コラム

労基署の調査とは?

さて、今月は、労務に関するお話として、
「労働基準監督署(以下、労基署)による調査
をテーマにお話していきます。

「労基署の調査なんてめったにないから大丈夫!」
「たかが行政による調査やろ!?放っておいても問題ないよ!」
答えから言いますと…

その考え方、まずいです…

では、なぜ、まずいのか…
それは、
労基署による調査拒むことはできないからです。

拒否できないのは、この調査は、
法律(労働基準法・労働安全衛生法など)に基づいて行われるものだからです。

ちなみに、調査を拒否したり、妨害したり、虚偽の書類を提出したり、
監督官へ虚偽の陳述をしたりすると、
30万円以下の罰金に処せられることがあります。

また、場合によっては、
送検」・「事業所名の公表」といった厳しい措置がとられることもあります。

また、この調査は突然行われることが多いです。
いわゆる、全国の事業所の中から無作為抽出で行われたり、
ときには、
従業員からの労基署に対する申告・相談が
きっかけとなって行われたりすることもあります。

では、なぜ、労基署にはこのような大きな権限が与えられているのでしょうか。

それを紐解くために、
実際に調査を主体となって行う、「労働基準監督官」(以下、監督官)
に焦点を当ててお話します。

実は、この監督官ですが、ただの公務員ではありません。
行政上の権限だけでなく、司法上の権限、つまり
警察官と同じような権限」を持っているのです。

「警察官と同じような権限」とは、具体的には、

・捜査

・逮捕

・差押え

・送検

の権限を持つ、ということです。

また調査は、監督官が会社に来て行う場合だけでなく、
指定された日に、会社の代表者や担当者が労基署に赴いて行う方法が
とられることもあります。
この場合、「何の連絡をすることもなく、指定された日に労基署を訪れない」、
といったことは避けるべきでしょう。

非協力的な会社と判断され、より厳しい態度で
調査を進められてしまう可能性が高いからです。

このように、労基署による調査に対しては、
拒否等、非協力的な態度をとらないことはもちろん、
真摯に対応することが吉であるということが
お分かりいただけたかと思います。

では、調査の種類にはどのようなものがあるのでしょうか。

労基署による調査ですが、正式には

「(臨検監督)」(りんけんかんとく)

と言います。

臨検監督には、以下の4つの種類があります。

①定期監督

行政の年度計画に基づいて行われるもの
(管轄内の会社から抽出して行う)

②申告監督

労働者からの相談・申告をもとに行われるもの

③災害時監督

労災事故が発生した場合に行われるもの

④再監督

①~③の後、改善がされているかを確認するためのもの

では、ここからが本題、
「調査は、事前に予告があるのか、抜打ちなのか」
ですが、答えは、
「事案によって異なる」
です。

事前に会社に日時を通知することで、調査の実効性が確保できないと労基署が判断するケースでは、
事前の通知はなく、抜打ちで行われます。

例えば、

・時間外労働の実態確認

・36協定締結の有無の確認

・就業規則の備置き状況の確認

といった目的で調査を行う場合、
事前通知をすると調査の効果が薄くなるので抜打ちの場合が多いようです。

一方、会社関係者への事情聴取が必要な事案については、
調査前に会社に通知をした上で行われることが多いです。
(最近はコロナの影響もあってか、労基署に行って
調査を受ける、来署型の調査も増えています。
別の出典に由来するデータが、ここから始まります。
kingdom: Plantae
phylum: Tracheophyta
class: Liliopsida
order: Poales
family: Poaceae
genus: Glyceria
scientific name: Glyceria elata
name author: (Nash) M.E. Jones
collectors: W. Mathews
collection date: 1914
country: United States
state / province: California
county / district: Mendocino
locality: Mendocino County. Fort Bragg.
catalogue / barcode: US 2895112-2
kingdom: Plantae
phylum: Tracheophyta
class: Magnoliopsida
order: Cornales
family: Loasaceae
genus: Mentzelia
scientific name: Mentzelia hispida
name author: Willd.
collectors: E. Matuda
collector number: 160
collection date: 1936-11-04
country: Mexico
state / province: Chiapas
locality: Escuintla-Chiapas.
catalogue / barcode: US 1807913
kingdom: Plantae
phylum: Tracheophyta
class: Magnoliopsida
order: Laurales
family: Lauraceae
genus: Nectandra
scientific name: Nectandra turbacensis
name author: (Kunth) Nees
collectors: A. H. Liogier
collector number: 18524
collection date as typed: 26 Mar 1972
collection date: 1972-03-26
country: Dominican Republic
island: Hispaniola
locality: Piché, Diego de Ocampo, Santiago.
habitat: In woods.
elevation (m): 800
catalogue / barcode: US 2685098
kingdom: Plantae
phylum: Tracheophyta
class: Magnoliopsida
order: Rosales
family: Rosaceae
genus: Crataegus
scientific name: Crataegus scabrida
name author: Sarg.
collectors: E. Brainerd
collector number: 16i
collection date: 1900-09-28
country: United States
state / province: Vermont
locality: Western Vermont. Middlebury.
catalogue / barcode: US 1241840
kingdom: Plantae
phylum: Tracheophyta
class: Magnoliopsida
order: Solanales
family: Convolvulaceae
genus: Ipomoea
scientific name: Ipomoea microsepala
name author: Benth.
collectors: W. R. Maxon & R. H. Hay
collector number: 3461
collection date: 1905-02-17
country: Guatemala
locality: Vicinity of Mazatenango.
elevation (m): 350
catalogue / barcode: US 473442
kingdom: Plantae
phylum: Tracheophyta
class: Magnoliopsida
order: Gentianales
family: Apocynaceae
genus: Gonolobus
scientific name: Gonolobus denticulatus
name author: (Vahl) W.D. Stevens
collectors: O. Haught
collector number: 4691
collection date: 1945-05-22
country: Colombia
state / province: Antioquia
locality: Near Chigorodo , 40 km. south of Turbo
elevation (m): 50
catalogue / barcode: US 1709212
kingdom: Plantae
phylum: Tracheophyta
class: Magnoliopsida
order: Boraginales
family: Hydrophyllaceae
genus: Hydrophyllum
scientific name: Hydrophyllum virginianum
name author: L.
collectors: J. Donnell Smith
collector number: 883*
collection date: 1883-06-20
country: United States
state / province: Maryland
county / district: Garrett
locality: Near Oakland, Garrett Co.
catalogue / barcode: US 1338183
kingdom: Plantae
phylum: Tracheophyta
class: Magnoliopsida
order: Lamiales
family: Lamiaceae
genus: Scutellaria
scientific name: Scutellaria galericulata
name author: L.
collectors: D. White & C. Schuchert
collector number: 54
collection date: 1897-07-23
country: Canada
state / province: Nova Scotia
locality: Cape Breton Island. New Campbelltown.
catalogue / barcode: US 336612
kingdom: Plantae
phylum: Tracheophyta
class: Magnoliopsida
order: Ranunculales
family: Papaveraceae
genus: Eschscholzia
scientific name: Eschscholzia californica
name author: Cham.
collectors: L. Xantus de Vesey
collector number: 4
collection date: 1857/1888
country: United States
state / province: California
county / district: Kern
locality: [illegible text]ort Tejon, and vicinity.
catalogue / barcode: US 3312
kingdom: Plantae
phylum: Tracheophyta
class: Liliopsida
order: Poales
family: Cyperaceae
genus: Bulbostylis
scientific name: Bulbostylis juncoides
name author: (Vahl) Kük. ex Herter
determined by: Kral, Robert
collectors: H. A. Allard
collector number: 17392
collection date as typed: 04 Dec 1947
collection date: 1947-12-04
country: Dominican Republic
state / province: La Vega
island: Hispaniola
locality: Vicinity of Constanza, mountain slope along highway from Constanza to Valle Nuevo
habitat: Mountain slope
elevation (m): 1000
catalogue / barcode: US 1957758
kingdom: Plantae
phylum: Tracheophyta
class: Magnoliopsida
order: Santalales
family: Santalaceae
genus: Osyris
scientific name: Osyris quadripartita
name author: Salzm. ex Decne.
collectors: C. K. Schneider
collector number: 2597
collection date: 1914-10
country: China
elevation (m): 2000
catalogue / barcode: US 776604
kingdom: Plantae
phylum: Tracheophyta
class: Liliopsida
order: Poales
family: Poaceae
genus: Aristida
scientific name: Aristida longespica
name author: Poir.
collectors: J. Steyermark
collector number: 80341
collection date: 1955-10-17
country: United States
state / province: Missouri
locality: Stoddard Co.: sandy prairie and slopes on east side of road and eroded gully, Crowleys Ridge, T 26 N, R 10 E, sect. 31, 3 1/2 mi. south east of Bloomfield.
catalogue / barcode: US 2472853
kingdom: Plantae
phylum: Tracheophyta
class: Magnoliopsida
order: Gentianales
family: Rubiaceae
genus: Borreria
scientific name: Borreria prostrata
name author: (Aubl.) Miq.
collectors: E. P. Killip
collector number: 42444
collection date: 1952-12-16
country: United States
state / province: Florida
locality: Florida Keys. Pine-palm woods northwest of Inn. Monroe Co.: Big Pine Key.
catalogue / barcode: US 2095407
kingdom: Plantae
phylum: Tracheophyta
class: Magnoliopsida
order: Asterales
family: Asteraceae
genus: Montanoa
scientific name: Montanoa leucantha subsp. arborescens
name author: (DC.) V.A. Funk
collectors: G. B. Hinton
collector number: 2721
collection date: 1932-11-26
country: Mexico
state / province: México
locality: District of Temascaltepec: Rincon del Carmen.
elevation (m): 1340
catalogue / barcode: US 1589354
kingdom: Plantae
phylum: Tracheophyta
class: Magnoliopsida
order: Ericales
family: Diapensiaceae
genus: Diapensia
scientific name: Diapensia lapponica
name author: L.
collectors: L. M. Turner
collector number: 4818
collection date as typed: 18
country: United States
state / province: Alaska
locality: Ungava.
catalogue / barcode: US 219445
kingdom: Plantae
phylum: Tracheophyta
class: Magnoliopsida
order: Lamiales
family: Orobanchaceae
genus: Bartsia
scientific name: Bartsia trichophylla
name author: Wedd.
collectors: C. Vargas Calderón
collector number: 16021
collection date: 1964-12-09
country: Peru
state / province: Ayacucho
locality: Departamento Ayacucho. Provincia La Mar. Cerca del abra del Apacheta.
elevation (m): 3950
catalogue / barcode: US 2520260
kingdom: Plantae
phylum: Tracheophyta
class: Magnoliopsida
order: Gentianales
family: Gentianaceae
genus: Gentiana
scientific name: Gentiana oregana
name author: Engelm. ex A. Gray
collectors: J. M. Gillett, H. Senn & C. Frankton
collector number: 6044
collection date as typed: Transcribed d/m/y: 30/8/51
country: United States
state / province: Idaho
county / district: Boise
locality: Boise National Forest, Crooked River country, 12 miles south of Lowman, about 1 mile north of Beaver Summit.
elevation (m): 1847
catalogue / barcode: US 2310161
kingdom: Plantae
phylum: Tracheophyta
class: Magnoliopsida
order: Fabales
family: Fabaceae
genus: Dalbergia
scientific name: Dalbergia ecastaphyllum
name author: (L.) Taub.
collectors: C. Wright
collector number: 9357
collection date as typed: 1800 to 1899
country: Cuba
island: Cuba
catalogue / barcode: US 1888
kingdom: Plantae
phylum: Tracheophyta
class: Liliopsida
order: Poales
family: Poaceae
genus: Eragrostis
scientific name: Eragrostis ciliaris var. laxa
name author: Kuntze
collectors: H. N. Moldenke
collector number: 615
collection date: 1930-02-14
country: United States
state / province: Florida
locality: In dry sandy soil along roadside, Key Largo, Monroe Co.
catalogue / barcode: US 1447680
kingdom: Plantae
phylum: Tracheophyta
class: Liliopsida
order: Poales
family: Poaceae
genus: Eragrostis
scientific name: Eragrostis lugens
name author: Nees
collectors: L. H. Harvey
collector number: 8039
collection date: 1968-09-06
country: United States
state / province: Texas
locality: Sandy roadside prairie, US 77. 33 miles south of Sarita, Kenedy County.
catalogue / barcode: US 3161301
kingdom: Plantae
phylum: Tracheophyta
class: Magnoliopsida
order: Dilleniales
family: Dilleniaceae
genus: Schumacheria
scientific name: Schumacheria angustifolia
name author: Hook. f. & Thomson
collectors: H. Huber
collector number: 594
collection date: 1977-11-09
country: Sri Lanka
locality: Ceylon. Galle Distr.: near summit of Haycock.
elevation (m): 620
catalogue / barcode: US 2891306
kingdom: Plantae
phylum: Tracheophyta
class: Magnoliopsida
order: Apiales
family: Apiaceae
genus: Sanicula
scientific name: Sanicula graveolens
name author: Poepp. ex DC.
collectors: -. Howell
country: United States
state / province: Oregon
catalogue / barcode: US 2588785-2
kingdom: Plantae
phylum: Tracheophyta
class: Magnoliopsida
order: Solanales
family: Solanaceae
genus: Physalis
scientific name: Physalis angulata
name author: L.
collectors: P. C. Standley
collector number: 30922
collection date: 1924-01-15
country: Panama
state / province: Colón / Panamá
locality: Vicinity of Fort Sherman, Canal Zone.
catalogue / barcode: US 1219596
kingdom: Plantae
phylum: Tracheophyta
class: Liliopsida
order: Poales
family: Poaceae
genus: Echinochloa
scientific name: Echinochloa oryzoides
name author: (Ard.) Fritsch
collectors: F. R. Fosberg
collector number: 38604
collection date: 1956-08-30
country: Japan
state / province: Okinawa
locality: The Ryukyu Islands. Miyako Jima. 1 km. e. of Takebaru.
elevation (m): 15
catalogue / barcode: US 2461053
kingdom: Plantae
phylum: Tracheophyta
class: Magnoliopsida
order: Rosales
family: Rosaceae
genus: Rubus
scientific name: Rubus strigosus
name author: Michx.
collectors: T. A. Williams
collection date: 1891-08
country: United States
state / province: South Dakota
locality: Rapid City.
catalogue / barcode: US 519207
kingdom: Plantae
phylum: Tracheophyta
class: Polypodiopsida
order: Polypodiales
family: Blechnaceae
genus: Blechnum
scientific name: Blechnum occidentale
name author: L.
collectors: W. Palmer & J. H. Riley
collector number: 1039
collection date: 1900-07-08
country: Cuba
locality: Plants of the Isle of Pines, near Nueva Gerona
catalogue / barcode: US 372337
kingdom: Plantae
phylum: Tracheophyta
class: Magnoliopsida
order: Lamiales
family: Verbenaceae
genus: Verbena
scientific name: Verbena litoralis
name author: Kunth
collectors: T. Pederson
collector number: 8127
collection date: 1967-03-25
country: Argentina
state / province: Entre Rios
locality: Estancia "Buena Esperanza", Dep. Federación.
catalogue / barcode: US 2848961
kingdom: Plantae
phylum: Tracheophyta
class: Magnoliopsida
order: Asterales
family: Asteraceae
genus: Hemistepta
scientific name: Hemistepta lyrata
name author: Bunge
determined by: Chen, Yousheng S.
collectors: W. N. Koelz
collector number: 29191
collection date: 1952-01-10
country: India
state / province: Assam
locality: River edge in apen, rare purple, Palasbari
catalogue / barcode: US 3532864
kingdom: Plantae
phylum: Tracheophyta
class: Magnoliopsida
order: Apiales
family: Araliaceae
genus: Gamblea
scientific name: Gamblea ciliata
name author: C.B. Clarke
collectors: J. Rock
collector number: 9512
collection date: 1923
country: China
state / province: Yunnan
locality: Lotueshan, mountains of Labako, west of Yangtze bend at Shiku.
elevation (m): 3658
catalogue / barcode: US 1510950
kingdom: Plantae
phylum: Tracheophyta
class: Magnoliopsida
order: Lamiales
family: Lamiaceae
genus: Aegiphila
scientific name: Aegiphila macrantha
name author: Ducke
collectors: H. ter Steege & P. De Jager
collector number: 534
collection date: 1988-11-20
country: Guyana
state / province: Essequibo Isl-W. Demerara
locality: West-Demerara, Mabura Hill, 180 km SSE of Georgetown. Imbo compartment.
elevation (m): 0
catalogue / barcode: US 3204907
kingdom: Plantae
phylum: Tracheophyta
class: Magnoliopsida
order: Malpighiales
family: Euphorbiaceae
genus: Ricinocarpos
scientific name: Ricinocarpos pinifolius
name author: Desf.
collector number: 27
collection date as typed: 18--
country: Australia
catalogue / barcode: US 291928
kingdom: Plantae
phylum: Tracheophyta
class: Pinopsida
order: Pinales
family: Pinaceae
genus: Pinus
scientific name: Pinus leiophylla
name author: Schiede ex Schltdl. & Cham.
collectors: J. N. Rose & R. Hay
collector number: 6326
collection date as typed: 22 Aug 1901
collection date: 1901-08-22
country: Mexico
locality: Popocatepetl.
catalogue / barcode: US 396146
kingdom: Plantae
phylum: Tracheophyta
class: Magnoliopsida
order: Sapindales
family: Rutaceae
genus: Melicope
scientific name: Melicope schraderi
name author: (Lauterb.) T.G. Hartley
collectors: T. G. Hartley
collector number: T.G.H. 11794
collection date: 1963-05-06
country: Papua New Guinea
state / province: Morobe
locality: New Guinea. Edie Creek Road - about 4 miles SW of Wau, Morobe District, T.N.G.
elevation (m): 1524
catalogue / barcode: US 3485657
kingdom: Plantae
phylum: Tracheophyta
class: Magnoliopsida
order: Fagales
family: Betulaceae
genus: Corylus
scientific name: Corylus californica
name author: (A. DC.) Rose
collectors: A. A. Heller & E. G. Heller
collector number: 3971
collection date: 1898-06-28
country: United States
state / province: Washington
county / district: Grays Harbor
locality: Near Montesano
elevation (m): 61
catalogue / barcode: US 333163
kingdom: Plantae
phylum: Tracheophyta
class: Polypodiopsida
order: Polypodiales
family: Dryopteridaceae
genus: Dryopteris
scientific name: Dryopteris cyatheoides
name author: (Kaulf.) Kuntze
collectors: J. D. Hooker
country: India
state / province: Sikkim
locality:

)

事前通知がある場合は特に、社労士等に立会いを依頼することで、
スムーズに調査を進めることができるというメリットがあります。

今回のお話で、労基署による調査を軽視しないほうがよいことが
お分かりいただけたのではないでしょうか。

そして、何よりも、
日々の労務管理をしっかり行っていただく、
すなわち、
当たり前のことを当たり前にする
ことが、一番の調査対策であり、ひいては、御社の業績アップにもつながっていきます。

今回のお話が、少しでも
皆様のお役に立てれば幸いです。